◆男子プロゴルフツアー メジャー第3戦 日本オープン 第1日(14日、滋賀・琵琶湖CC=6986ヤード、パー71)
5月の中日クラウンズで6年ぶりに優勝した岩田寛(40)=フリー=が、8バーディー、ボギーなしの63で回り、パー71設定での18ホール大会最少ストローク記録を1打更新して単独首位に立った。昨年大会がプロデビュー戦だった金谷拓実(23)=Yogibo=は4アンダーの12位。
スコアボードに8つのバーディーを並べても、岩田は表情を変えなかった。前半だけでスコアを5つ伸ばし、最終9番で第2打をピンまで1メートルにつけてバーディー締め。大会20度目のパー71設定で、最少ストローク記録を1打更新したが「スコア“は”よかったです」と、さらりと受け流した。
この日は「全然当たらなかった」とショットに不安を覚えたものの、「(グリーンに)乗ったのは入ってくれた。乗らなかったのはパーパットでしのいで」と冷静に対応。2年ぶりの有観客開催も岩田を後押しし、「締まりますね。いないとふざけたりするので(笑い)」。来場したギャラリーから送られる視線や拍手が大きなエネルギーにもなった。
「63」は縁起のいい数字でもある。過去、15年の全米プロで大会最少タイの63をマーク。パー70設定だった5月の中日クラウンズでも最終日に63をたたき出して逆転Vを成し遂げた。
40歳と年齢を重ねても闘志は尽きない。15年に米ツアー出場のため、入れ替え戦を経て権利を獲得。17年から国内ツアーに復帰したが、再び海外でプレーする未来を思い描く。「(石川)遼も行くし、楽しそうですね」。10歳年下の石川遼(30)=カシオ=が来年の米下部ツアーの出場権を懸けた2次予選会参戦のために渡米し、日米通算8勝の小平智(32)=Admiral=も米下部ツアー参戦を表明。今大会で優勝すれば5年シードが約束されるだけでなく、全英オープン行きの切符も手に入る。

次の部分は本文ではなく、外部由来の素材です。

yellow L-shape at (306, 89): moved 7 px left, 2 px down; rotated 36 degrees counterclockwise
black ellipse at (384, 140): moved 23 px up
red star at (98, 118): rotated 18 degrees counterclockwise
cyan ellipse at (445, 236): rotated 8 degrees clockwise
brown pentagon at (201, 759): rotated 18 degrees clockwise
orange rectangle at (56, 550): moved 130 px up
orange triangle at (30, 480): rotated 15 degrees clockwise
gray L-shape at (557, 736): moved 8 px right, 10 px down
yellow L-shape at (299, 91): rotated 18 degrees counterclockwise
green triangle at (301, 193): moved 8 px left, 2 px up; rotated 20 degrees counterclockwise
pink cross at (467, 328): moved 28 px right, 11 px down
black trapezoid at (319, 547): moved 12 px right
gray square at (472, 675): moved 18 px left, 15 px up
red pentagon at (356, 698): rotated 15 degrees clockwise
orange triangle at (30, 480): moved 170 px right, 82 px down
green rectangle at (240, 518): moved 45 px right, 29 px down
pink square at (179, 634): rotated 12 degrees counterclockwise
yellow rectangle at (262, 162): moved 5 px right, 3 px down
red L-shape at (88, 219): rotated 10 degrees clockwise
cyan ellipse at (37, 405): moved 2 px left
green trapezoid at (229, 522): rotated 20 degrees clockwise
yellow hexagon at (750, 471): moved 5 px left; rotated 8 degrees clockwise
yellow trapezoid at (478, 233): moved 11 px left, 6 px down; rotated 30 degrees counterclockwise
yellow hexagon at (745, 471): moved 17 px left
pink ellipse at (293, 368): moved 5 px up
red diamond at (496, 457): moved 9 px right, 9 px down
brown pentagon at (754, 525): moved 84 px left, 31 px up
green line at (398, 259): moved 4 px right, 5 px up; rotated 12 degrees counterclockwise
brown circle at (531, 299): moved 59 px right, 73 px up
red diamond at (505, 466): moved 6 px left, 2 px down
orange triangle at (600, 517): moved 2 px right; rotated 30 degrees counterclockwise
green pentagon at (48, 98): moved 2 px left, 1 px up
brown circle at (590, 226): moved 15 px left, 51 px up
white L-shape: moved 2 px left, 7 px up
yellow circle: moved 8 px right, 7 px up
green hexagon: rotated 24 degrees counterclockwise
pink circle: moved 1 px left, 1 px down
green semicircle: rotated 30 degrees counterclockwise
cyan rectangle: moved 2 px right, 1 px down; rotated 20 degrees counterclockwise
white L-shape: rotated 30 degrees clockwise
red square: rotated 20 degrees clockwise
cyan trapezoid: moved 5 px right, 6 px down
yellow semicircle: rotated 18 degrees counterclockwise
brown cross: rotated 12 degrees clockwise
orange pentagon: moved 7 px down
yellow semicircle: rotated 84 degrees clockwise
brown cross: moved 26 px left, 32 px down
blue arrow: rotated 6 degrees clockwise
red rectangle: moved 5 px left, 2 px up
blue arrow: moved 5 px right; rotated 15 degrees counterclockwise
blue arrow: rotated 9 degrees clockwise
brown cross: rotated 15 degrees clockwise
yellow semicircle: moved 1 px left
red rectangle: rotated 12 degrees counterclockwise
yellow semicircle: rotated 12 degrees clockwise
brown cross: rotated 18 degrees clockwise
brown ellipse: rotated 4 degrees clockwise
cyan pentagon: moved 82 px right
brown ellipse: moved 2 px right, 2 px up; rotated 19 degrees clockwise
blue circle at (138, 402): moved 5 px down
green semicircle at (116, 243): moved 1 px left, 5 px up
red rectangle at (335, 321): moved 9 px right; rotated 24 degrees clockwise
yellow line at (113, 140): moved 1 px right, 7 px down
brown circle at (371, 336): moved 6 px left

伸ばし合いの展開に、優勝の2文字を振られても「初日なのであまり言うのはやめて」と苦笑いでかわした。夢への最短ルートは自らの手でたぐり寄せる。(菅原 美沙)
◆岩田 寛(いわた・ひろし)1981年1月31日、宮城・仙台市生まれ。40歳。ゴルフはシニア認定プロの父・光男さんの影響で14歳から始める。仙台育英高から東北福祉大に進み、02年の日本アマでベスト32。04年にプロ転向。06年に賞金ランク62位で初シードを獲得し、10年連続保持。17年からシードに復帰して通算3勝。177センチ、74キロ。